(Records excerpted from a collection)
"""

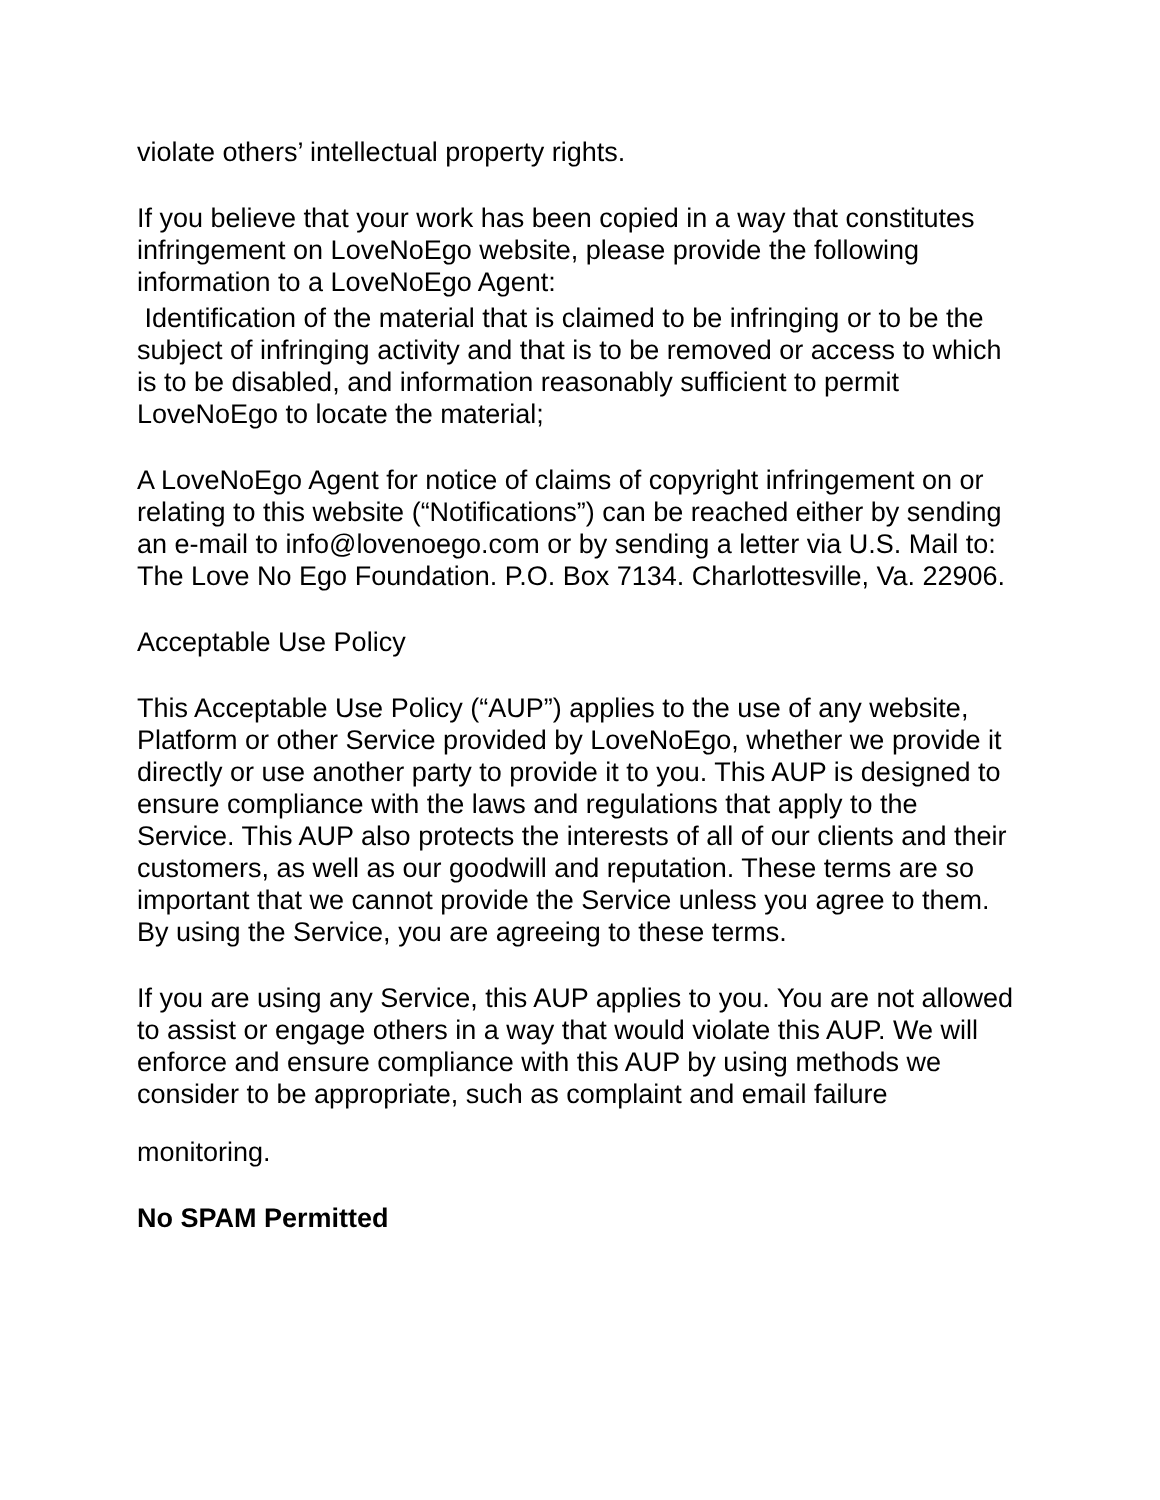violate others’ intellectual property rights.
If you believe that your work has been copied in a way that constitutes infringement on LoveNoEgo website, please provide the following information to a LoveNoEgo Agent:
Identification of the material that is claimed to be infringing or to be the subject of infringing activity and that is to be removed or access to which is to be disabled, and information reasonably sufficient to permit LoveNoEgo to locate the material;
A LoveNoEgo Agent for notice of claims of copyright infringement on or relating to this website (“Notifications”) can be reached either by sending an e-mail to info@lovenoego.com or by sending a letter via U.S. Mail to: The Love No Ego Foundation. P.O. Box 7134. Charlottesville, Va. 22906.
Acceptable Use Policy
This Acceptable Use Policy (“AUP”) applies to the use of any website, Platform or other Service provided by LoveNoEgo, whether we provide it directly or use another party to provide it to you. This AUP is designed to ensure compliance with the laws and regulations that apply to the Service. This AUP also protects the interests of all of our clients and their customers, as well as our goodwill and reputation. These terms are so important that we cannot provide the Service unless you agree to them. By using the Service, you are agreeing to these terms.
If you are using any Service, this AUP applies to you. You are not allowed to assist or engage others in a way that would violate this AUP. We will enforce and ensure compliance with this AUP by using methods we consider to be appropriate, such as complaint and email failure
monitoring.
No SPAM Permitted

"""

### Task goal
From the entries above, write out only the lines starting at the line that holds "Identification of the" and ending at the line that holds "This Acceptable Use", keeping both and matching them exactly.

### Exercise solution
Identification of the material that is claimed to be infringing or to be the subject of infringing activity and that is to be removed or access to which is to be disabled, and information reasonably sufficient to permit LoveNoEgo to locate the material;
A LoveNoEgo Agent for notice of claims of copyright infringement on or relating to this website (“Notifications”) can be reached either by sending an e-mail to info@lovenoego.com or by sending a letter via U.S. Mail to: The Love No Ego Foundation. P.O. Box 7134. Charlottesville, Va. 22906.
Acceptable Use Policy
This Acceptable Use Policy (“AUP”) applies to the use of any website, Platform or other Service provided by LoveNoEgo, whether we provide it directly or use another party to provide it to you. This AUP is designed to ensure compliance with the laws and regulations that apply to the Service. This AUP also protects the interests of all of our clients and their customers, as well as our goodwill and reputation. These terms are so important that we cannot provide the Service unless you agree to them. By using the Service, you are agreeing to these terms.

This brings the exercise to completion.